Sunday, March 26, 2006

Women's History Month: Trilling & Portrait of Malcolm

Women's History Month at HurdAudio takes a close listen to wind trio and a solo violin work.

"Trilling" (1989?) by Wendy Prezament. Scored for flute, clarinet and bassoon. Found on Masterpieces from the Music Gallery released in 1992. This particular performance was performed on April 22, 1989 (I was in the audience). This piece has stuck with me ever since and there is a frustrating lack of information about this composition and Wendy Prezament (no photos) online.

This 9-minute work opens with a lone bassoon note in a moderately high register pulsating irregularly at a moderate tempo. The flute then trills briefly in a low register and the clarinet comes in shortly with a sustained tone, then a trill from that same note before moving back toward a drone. What follows is an interplay between these three instruments as they weave inventive melodic lines.

The fluidity of this composition is striking. The musical ideas in this work seem to drift effortlessly between highly independent parts and rhythmic unisons that coalesce at various points along the way. The linear, melodic lines take on an organic quality - often hocketing freely between parts - as they unfold with enormous variation even as the work as a whole sustains a healthy degree of harmonic dissonance throughout. The overall balance is impressive as these three instruments contribute equally to the sonic image.
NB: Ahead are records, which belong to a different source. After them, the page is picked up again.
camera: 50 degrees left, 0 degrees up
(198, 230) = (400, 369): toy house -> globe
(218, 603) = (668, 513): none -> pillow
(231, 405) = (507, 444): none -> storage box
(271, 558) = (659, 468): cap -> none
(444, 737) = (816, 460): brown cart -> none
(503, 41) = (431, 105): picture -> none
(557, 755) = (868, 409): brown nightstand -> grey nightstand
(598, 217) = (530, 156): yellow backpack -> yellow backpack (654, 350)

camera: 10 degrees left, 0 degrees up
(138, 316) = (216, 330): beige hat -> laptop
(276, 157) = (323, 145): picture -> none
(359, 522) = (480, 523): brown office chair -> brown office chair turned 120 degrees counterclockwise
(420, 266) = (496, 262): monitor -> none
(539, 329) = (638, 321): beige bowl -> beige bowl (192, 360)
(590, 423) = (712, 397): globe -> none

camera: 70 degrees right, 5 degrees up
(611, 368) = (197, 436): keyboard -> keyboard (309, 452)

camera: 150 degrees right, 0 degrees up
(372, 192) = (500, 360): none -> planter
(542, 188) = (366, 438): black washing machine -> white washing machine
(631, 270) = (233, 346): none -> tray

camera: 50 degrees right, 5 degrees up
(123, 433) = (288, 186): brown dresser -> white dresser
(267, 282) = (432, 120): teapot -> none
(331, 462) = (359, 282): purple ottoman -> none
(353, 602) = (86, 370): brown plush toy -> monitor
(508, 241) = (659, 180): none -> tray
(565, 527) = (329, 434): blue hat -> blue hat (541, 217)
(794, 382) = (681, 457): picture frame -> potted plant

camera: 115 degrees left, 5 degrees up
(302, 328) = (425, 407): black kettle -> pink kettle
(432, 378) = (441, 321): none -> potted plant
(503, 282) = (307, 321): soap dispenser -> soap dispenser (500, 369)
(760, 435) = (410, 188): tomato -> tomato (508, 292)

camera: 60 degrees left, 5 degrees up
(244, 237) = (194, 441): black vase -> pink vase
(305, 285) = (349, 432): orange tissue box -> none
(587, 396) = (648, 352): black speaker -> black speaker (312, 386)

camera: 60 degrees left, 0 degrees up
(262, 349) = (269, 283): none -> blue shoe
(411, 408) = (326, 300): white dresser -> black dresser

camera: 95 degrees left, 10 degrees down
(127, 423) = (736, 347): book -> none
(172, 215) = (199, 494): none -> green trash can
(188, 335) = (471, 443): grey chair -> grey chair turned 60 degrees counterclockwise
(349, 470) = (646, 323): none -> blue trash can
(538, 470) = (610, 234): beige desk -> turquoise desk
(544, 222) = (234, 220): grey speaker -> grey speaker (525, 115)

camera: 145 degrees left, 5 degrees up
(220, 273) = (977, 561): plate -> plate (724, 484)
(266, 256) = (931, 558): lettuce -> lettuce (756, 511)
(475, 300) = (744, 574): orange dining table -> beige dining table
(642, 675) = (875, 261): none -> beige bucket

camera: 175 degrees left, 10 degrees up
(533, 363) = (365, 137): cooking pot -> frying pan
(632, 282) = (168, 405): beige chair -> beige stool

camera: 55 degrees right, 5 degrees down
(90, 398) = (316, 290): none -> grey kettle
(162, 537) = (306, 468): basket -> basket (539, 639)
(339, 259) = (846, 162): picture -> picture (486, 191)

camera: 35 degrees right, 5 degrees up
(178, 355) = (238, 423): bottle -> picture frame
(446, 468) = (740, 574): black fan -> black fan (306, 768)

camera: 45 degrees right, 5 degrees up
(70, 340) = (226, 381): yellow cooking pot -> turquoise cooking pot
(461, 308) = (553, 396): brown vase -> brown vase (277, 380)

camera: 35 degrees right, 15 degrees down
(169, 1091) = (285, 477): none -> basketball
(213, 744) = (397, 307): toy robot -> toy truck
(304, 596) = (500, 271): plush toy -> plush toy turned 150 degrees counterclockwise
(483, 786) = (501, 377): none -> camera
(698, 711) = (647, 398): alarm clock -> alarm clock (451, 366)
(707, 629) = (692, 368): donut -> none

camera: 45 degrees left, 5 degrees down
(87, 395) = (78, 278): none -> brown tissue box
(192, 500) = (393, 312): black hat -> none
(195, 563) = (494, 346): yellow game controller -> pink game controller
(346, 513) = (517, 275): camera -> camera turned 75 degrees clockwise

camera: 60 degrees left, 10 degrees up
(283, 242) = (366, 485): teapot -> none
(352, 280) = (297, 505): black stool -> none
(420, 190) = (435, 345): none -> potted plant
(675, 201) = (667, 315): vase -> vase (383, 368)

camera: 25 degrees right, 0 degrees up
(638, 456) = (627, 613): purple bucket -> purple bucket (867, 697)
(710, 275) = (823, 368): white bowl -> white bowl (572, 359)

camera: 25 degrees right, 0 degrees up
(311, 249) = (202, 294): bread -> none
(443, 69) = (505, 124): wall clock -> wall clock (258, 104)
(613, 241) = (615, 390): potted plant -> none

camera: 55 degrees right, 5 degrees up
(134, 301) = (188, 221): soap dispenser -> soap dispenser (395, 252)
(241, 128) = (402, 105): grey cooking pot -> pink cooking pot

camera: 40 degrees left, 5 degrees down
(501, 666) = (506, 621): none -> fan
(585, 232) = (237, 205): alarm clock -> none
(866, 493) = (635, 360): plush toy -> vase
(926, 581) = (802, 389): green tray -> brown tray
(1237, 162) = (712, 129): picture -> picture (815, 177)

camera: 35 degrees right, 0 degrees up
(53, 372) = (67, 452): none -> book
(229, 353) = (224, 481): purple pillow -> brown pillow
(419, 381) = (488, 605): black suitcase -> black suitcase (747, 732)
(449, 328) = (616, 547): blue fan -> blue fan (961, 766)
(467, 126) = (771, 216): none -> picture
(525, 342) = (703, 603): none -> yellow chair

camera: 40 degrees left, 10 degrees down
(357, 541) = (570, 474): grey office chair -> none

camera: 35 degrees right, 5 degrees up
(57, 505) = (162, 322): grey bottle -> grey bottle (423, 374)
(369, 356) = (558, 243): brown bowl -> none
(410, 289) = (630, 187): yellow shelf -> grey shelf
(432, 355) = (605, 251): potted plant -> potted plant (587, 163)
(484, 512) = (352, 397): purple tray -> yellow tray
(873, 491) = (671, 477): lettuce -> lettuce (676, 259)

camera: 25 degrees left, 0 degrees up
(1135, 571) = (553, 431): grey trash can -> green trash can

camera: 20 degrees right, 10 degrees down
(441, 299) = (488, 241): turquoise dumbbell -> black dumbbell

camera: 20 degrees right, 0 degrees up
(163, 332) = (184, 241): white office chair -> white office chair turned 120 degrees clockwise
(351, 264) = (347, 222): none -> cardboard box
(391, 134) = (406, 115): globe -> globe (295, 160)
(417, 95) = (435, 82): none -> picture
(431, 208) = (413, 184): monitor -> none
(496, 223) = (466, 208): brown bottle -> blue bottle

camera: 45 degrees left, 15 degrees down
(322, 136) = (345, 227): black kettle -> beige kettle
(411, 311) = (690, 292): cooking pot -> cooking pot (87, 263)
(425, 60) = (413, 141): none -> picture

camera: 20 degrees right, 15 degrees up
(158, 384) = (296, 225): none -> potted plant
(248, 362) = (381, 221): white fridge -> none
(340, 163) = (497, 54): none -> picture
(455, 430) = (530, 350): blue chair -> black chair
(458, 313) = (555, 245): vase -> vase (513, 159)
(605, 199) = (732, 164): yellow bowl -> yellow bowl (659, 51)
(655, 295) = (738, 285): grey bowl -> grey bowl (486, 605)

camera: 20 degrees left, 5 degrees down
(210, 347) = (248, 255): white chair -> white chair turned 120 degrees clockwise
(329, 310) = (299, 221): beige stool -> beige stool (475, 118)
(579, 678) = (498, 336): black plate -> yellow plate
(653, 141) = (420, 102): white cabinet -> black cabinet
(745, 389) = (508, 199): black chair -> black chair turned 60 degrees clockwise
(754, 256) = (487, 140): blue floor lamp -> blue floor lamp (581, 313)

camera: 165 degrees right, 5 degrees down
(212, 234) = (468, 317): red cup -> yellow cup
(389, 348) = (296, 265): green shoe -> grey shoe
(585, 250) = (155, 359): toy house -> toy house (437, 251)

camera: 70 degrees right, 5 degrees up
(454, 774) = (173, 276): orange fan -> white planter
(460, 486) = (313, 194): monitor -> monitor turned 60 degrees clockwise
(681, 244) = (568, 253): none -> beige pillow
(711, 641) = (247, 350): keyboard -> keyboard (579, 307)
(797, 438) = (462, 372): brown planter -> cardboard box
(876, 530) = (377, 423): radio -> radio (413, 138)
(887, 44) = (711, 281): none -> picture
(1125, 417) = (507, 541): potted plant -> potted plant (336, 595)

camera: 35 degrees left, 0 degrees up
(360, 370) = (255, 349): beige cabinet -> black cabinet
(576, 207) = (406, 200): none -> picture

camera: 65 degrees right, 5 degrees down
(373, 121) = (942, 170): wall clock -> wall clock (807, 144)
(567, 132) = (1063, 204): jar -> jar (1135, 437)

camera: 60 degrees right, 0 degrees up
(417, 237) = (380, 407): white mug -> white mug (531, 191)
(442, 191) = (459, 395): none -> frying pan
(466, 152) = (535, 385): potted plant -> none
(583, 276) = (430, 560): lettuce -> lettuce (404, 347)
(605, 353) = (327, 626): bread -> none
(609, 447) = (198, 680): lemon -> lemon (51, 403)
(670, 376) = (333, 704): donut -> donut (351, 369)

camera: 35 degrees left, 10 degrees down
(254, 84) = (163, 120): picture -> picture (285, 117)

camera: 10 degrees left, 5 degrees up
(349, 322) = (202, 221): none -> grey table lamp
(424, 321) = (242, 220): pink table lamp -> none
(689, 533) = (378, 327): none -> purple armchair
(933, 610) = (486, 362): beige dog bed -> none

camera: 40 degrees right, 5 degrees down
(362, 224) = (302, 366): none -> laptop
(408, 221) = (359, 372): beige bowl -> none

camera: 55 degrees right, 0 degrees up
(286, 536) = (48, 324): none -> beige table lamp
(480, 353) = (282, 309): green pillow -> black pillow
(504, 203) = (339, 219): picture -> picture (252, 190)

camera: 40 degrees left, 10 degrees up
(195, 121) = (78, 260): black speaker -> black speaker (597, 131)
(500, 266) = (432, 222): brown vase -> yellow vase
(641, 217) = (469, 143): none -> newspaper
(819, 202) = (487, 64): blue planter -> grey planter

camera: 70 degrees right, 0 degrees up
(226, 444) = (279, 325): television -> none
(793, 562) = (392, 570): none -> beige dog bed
"Portrait of Malcolm" (1987) by Pauline Oliveros. Performed by Malcolm Goldstein on Sounding the New Violin from 1991 on the What Next? label. This is a solo violin realization of "Portrait of _______" - a graphic score for solo or ensemble.

"Portrait of _______" challenges the performer to look within to realize this improvisation based composition. The score poses questions like: "VII. Who am I? Express this question." or "III. Signature. Create your signature." This is an approach to composition that raises any number of potentially uncomfortable questions about how much of the sounding composition becomes the creation of the end performer (as opposed to an interpretation of the specific materials assembled by the composer) and runs the risk of crumbling at the hands of a performer who abuses such generosity or even attempts this idea either half-heartedly or cynically.

In the hands of Malcolm Goldstein this "self portrait" remains faithful to the instruction set of Pauline Oliveros. And the resulting sound is all Goldstein even as the audible intent and soul of this composition is clearly Oliveros. Malcolm Goldstein's approach to the violin is unique, and sadly not more widely documented on recordings such as this one. The range of tone, technique, extended technique and attitude is so broad the instrument is practically reborn as a larger-than-life version of the full gamut of sound emanating from the violin. The scrapes and scrabblings of a bow pressed "too hard" or "too soft" or bowed on either side of the bridge are treated as an element equal to any other means of producing sound and Goldstein has formed a wide vocabulary that defies any traditional approach toward notation. Given the kind of sound and soul that animates this "new violin" this "Portrait of ______" score makes perfect sense and finds an exquisite match with this performer.